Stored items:
<<<<

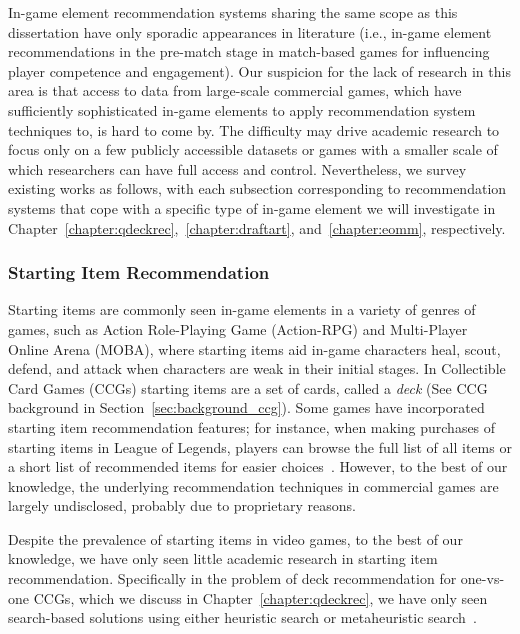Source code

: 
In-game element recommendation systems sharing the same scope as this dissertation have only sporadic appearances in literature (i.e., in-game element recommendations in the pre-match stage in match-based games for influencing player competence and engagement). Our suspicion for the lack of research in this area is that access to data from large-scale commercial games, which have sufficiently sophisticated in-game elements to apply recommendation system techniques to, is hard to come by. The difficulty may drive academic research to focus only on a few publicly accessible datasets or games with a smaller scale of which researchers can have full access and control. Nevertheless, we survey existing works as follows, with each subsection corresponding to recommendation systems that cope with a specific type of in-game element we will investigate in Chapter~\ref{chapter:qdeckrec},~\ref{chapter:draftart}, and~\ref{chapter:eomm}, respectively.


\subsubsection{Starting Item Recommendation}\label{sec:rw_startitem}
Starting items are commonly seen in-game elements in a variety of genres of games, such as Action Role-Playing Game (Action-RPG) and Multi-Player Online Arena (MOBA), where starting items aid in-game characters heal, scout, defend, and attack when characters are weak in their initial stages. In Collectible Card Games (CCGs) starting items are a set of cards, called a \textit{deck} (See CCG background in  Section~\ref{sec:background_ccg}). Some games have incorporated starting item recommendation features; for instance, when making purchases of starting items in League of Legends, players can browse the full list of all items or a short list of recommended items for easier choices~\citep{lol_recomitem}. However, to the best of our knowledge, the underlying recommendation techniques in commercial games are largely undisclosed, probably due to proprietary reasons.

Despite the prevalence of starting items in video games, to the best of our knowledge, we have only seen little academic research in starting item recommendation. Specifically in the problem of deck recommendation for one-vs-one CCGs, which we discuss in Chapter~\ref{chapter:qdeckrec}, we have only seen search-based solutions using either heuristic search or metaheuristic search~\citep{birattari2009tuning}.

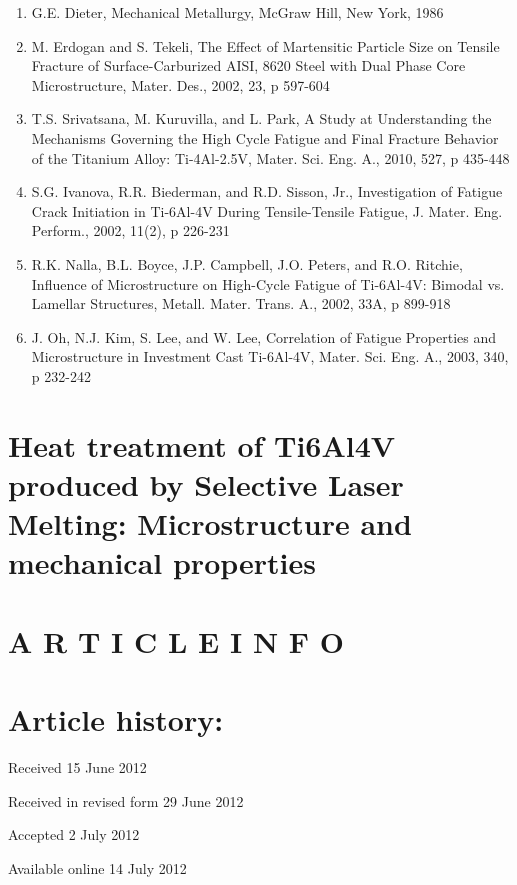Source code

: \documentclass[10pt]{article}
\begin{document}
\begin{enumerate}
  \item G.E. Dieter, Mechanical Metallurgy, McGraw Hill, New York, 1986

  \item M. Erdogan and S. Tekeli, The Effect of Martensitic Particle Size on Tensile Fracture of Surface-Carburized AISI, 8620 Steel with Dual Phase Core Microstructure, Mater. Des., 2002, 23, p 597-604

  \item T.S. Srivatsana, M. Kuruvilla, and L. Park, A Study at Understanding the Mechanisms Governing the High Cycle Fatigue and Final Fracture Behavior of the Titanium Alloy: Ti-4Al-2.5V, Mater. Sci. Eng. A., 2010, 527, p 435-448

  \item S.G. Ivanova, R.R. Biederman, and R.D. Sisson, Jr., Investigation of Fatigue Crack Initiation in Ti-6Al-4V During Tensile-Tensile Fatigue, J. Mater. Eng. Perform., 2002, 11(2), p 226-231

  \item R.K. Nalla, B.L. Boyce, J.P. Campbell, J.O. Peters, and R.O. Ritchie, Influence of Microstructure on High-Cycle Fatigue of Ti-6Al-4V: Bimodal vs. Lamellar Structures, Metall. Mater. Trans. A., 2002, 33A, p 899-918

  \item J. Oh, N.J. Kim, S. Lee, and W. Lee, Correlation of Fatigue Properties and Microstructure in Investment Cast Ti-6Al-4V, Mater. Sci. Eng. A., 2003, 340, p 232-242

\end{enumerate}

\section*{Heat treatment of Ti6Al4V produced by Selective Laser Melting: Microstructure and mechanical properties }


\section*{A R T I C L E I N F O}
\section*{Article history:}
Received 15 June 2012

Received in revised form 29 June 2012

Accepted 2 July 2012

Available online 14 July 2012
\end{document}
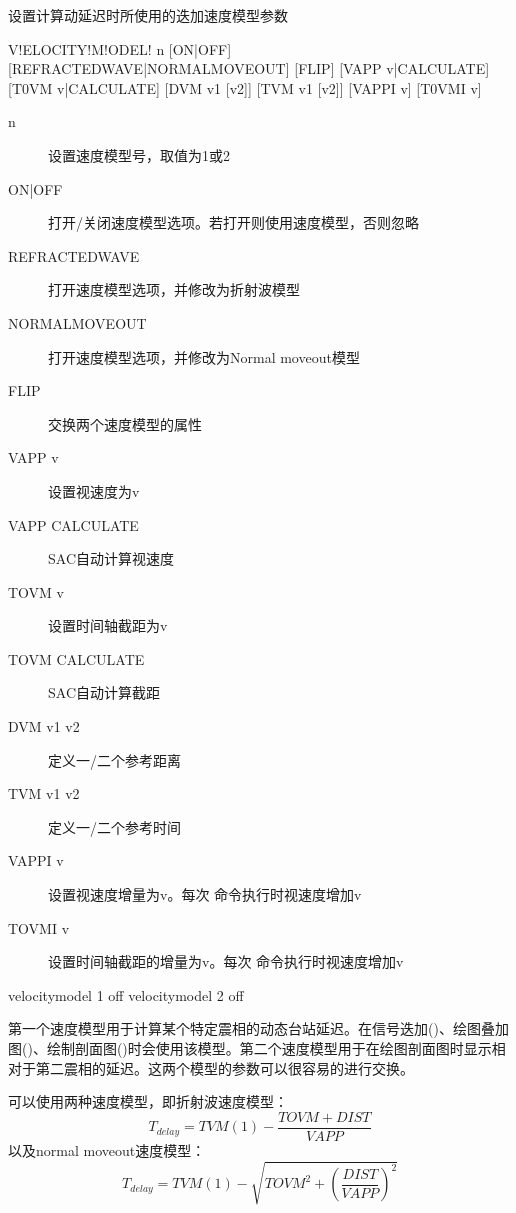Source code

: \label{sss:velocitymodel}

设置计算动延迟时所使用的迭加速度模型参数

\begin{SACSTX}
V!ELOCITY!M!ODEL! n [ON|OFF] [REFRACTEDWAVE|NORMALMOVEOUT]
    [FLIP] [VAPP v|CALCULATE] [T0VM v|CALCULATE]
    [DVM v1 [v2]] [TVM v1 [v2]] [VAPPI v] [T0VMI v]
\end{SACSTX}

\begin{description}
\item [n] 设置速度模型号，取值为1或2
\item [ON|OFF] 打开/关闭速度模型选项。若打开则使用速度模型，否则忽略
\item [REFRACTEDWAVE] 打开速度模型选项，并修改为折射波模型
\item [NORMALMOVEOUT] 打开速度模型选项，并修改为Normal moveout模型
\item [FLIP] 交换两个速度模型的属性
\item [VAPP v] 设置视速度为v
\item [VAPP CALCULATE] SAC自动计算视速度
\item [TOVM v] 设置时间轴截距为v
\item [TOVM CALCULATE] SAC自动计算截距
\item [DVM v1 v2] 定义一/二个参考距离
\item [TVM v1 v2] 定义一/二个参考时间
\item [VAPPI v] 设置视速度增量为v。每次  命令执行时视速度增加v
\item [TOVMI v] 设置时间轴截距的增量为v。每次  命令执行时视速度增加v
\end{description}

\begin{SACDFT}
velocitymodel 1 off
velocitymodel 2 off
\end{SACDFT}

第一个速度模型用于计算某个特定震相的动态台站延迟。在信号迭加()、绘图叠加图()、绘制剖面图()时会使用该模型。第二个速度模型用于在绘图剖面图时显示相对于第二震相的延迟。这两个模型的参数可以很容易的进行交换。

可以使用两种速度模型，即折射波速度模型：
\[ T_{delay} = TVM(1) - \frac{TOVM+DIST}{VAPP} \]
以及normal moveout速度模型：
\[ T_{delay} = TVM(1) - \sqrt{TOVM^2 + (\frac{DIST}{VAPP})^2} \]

>>>>

How to complete this task: Every record should come back exactly as it is, though none of the pictures should.

Written response:
Source code

: 
In-game element recommendation systems sharing the same scope as this dissertation have only sporadic appearances in literature (i.e., in-game element recommendations in the pre-match stage in match-based games for influencing player competence and engagement). Our suspicion for the lack of research in this area is that access to data from large-scale commercial games, which have sufficiently sophisticated in-game elements to apply recommendation system techniques to, is hard to come by. The difficulty may drive academic research to focus only on a few publicly accessible datasets or games with a smaller scale of which researchers can have full access and control. Nevertheless, we survey existing works as follows, with each subsection corresponding to recommendation systems that cope with a specific type of in-game element we will investigate in Chapter~\ref{chapter:qdeckrec},~\ref{chapter:draftart}, and~\ref{chapter:eomm}, respectively.


\subsubsection{Starting Item Recommendation}\label{sec:rw_startitem}
Starting items are commonly seen in-game elements in a variety of genres of games, such as Action Role-Playing Game (Action-RPG) and Multi-Player Online Arena (MOBA), where starting items aid in-game characters heal, scout, defend, and attack when characters are weak in their initial stages. In Collectible Card Games (CCGs) starting items are a set of cards, called a \textit{deck} (See CCG background in  Section~\ref{sec:background_ccg}). Some games have incorporated starting item recommendation features; for instance, when making purchases of starting items in League of Legends, players can browse the full list of all items or a short list of recommended items for easier choices~\citep{lol_recomitem}. However, to the best of our knowledge, the underlying recommendation techniques in commercial games are largely undisclosed, probably due to proprietary reasons.

Despite the prevalence of starting items in video games, to the best of our knowledge, we have only seen little academic research in starting item recommendation. Specifically in the problem of deck recommendation for one-vs-one CCGs, which we discuss in Chapter~\ref{chapter:qdeckrec}, we have only seen search-based solutions using either heuristic search or metaheuristic search~\citep{birattari2009tuning}.

Source code

: \documentclass[10pt]{article}
\begin{document}
\begin{enumerate}
  \item G.E. Dieter, Mechanical Metallurgy, McGraw Hill, New York, 1986

  \item M. Erdogan and S. Tekeli, The Effect of Martensitic Particle Size on Tensile Fracture of Surface-Carburized AISI, 8620 Steel with Dual Phase Core Microstructure, Mater. Des., 2002, 23, p 597-604

  \item T.S. Srivatsana, M. Kuruvilla, and L. Park, A Study at Understanding the Mechanisms Governing the High Cycle Fatigue and Final Fracture Behavior of the Titanium Alloy: Ti-4Al-2.5V, Mater. Sci. Eng. A., 2010, 527, p 435-448

  \item S.G. Ivanova, R.R. Biederman, and R.D. Sisson, Jr., Investigation of Fatigue Crack Initiation in Ti-6Al-4V During Tensile-Tensile Fatigue, J. Mater. Eng. Perform., 2002, 11(2), p 226-231

  \item R.K. Nalla, B.L. Boyce, J.P. Campbell, J.O. Peters, and R.O. Ritchie, Influence of Microstructure on High-Cycle Fatigue of Ti-6Al-4V: Bimodal vs. Lamellar Structures, Metall. Mater. Trans. A., 2002, 33A, p 899-918

  \item J. Oh, N.J. Kim, S. Lee, and W. Lee, Correlation of Fatigue Properties and Microstructure in Investment Cast Ti-6Al-4V, Mater. Sci. Eng. A., 2003, 340, p 232-242

\end{enumerate}

\section*{Heat treatment of Ti6Al4V produced by Selective Laser Melting: Microstructure and mechanical properties }


\section*{A R T I C L E I N F O}
\section*{Article history:}
Received 15 June 2012

Received in revised form 29 June 2012

Accepted 2 July 2012

Available online 14 July 2012
\end{document}
Source code

: \label{sss:velocitymodel}

设置计算动延迟时所使用的迭加速度模型参数

\begin{SACSTX}
V!ELOCITY!M!ODEL! n [ON|OFF] [REFRACTEDWAVE|NORMALMOVEOUT]
    [FLIP] [VAPP v|CALCULATE] [T0VM v|CALCULATE]
    [DVM v1 [v2]] [TVM v1 [v2]] [VAPPI v] [T0VMI v]
\end{SACSTX}

\begin{description}
\item [n] 设置速度模型号，取值为1或2
\item [ON|OFF] 打开/关闭速度模型选项。若打开则使用速度模型，否则忽略
\item [REFRACTEDWAVE] 打开速度模型选项，并修改为折射波模型
\item [NORMALMOVEOUT] 打开速度模型选项，并修改为Normal moveout模型
\item [FLIP] 交换两个速度模型的属性
\item [VAPP v] 设置视速度为v
\item [VAPP CALCULATE] SAC自动计算视速度
\item [TOVM v] 设置时间轴截距为v
\item [TOVM CALCULATE] SAC自动计算截距
\item [DVM v1 v2] 定义一/二个参考距离
\item [TVM v1 v2] 定义一/二个参考时间
\item [VAPPI v] 设置视速度增量为v。每次  命令执行时视速度增加v
\item [TOVMI v] 设置时间轴截距的增量为v。每次  命令执行时视速度增加v
\end{description}

\begin{SACDFT}
velocitymodel 1 off
velocitymodel 2 off
\end{SACDFT}

第一个速度模型用于计算某个特定震相的动态台站延迟。在信号迭加()、绘图叠加图()、绘制剖面图()时会使用该模型。第二个速度模型用于在绘图剖面图时显示相对于第二震相的延迟。这两个模型的参数可以很容易的进行交换。

可以使用两种速度模型，即折射波速度模型：
\[ T_{delay} = TVM(1) - \frac{TOVM+DIST}{VAPP} \]
以及normal moveout速度模型：
\[ T_{delay} = TVM(1) - \sqrt{TOVM^2 + (\frac{DIST}{VAPP})^2} \]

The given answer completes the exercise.